On Tue, Sep 5, 2017 at 5:34 PM, Daniel Gustafsson <daniel@yesql.se> wrote:
>> On 17 Aug 2017, at 11:08, Daniel Gustafsson <daniel@yesql.se> wrote:
>>> On 16 Aug 2017, at 17:51, Tom Lane <tgl@sss.pgh.pa.us> wrote:
>>> My thought is that if we are looking at words that have been through the
>>> parser, then it should *always* be plain strcmp; we should expect that
>>> the parser already did the appropriate case-folding.
>>
>> +1
>>
>>> pg_strcasecmp would be appropriate, perhaps, if we're dealing with stuff
>>> that somehow came in without going through the parser.
>>
>> In that case it would be up to the consumer of the data to handle required
>> case-folding for the expected input, so pg_strcasecmp or strcmp depending on
>> situation.
>
> This patch has been marked “Waiting on Author”, but I’m not sure what the
> concensus of this thread came to with regards to quoted keywords and backwards
> compatibility.
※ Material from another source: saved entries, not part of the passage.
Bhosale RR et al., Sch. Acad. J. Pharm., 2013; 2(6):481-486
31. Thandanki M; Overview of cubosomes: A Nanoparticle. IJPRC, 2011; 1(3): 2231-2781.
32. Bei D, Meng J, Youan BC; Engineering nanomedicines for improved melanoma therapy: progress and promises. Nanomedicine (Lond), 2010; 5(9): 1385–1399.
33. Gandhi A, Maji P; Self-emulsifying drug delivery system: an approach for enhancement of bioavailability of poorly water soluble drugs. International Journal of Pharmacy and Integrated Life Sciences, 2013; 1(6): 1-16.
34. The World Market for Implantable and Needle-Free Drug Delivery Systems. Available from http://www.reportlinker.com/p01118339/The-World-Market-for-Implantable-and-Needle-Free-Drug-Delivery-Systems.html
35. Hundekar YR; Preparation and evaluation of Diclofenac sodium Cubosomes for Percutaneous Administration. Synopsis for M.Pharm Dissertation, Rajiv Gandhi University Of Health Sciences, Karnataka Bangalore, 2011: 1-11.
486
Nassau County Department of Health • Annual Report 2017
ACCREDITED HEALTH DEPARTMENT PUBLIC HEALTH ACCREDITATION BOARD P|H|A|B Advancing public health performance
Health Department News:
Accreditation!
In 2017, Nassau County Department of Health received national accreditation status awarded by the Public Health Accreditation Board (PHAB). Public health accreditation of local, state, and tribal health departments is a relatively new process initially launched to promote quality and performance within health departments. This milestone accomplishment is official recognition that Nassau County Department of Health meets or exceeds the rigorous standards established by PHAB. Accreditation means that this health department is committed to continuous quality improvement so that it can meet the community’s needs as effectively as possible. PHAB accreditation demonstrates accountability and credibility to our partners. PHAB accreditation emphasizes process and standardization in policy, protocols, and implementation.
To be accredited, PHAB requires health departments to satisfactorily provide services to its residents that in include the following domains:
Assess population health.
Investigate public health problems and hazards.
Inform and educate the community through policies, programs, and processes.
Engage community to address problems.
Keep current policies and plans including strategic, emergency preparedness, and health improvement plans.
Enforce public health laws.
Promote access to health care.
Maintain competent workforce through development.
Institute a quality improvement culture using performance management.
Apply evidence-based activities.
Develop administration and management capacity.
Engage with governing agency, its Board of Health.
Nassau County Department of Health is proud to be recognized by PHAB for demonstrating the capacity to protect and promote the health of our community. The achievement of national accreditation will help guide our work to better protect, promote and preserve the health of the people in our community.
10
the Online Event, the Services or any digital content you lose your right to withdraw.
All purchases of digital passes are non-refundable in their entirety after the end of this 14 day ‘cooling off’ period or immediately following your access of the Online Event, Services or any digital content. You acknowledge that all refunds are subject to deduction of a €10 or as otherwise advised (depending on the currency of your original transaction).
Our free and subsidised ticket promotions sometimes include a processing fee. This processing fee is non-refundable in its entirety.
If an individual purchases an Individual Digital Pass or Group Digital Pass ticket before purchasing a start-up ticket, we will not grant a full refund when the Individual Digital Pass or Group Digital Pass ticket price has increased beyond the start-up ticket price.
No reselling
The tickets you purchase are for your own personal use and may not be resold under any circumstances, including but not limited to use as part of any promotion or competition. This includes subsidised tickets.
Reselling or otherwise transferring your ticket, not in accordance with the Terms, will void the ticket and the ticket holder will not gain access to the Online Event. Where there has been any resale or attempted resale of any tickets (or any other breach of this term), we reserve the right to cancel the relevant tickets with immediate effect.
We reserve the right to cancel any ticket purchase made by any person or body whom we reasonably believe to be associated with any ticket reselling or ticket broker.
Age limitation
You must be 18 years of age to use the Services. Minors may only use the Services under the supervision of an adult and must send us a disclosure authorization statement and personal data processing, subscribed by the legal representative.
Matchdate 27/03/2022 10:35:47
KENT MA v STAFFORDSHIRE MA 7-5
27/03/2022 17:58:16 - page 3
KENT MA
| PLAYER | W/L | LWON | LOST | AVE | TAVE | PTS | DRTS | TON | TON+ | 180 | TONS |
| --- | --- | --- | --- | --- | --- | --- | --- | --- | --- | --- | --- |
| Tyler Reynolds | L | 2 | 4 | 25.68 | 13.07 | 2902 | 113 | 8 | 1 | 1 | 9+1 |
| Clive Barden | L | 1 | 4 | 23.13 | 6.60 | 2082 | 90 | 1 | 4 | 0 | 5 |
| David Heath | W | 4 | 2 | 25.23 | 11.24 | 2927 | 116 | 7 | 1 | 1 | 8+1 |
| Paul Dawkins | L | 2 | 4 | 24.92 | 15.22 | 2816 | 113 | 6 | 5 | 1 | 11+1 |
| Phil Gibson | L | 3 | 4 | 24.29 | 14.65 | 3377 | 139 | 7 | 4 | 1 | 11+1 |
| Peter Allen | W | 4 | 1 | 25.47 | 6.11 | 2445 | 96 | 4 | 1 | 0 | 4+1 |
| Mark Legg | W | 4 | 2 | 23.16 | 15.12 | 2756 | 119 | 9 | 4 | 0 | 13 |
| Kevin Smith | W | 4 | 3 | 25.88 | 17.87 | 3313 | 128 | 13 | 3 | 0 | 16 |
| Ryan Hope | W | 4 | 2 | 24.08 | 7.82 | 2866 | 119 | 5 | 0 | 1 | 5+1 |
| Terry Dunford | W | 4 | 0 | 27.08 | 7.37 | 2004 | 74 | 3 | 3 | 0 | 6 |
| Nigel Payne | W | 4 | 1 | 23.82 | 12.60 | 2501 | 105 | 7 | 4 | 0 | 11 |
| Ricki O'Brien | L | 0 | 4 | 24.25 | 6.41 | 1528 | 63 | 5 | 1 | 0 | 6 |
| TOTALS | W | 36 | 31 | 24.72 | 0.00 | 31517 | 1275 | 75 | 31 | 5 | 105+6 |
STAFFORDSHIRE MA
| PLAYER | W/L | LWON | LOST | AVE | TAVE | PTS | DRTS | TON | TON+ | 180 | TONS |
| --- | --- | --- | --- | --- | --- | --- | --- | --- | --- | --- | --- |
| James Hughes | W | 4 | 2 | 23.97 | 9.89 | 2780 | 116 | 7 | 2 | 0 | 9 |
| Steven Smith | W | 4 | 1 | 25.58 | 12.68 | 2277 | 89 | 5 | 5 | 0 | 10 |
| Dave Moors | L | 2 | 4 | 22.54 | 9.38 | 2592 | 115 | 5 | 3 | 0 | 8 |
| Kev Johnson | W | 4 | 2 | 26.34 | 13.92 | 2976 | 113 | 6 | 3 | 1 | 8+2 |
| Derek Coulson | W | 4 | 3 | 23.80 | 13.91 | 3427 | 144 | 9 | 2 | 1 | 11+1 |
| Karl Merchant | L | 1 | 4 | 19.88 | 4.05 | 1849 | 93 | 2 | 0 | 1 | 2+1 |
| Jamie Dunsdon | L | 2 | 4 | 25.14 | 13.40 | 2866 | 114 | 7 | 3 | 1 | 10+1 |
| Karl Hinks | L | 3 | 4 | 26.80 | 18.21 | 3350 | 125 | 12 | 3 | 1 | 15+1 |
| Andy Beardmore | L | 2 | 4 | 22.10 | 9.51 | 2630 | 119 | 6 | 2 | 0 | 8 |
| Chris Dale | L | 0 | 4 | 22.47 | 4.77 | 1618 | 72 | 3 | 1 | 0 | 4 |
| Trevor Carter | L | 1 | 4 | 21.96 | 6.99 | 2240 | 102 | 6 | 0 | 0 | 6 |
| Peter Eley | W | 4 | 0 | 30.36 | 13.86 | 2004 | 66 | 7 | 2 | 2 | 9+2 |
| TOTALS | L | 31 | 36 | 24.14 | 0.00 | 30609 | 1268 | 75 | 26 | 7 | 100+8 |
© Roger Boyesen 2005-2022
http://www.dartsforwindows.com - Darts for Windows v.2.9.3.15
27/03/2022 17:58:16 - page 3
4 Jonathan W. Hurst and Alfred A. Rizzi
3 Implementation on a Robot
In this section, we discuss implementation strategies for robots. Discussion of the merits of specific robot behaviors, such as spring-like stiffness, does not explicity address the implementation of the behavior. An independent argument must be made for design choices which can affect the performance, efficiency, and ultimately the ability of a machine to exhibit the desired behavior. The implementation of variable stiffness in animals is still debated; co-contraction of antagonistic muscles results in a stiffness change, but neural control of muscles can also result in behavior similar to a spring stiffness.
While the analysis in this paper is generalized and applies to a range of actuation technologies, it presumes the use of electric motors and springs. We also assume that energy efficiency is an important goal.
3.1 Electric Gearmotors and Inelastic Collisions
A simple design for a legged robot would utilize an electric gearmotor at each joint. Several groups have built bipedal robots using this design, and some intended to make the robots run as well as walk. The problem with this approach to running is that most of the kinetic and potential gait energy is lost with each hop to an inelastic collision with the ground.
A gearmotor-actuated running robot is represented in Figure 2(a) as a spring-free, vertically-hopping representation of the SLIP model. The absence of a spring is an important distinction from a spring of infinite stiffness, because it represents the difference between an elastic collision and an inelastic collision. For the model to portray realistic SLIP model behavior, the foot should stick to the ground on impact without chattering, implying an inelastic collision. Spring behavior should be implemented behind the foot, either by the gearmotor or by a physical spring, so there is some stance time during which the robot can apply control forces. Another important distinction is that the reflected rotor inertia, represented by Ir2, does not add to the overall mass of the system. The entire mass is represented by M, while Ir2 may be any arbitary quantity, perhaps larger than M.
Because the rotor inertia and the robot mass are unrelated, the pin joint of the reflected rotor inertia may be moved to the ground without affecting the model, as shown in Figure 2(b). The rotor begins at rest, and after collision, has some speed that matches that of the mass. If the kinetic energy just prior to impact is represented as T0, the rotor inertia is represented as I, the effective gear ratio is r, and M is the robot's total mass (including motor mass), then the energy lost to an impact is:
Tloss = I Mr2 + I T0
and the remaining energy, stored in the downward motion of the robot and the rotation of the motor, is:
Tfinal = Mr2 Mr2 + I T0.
There seems to be a 2-1 vote for allowing a break, and forcing
> all keywords out of the parser to be casefolded. Any other opinions?
This patch impacts the DDL grammar of aggregates, operators,
collations, text search, views, etc. Still I agree with the purpose of
this thread that it would be nice to get a more consistent behavior
even if it breaks some queries, so +1 for the argument with the
post-parser comparison which should use strcmp.
The patch needs a rebase, and there are a couple of places that need
an extra lookup I think:
$ git grep defname -- *.c | grep strcasecmp | wc -l 39
Switching to "waiting on author" for now.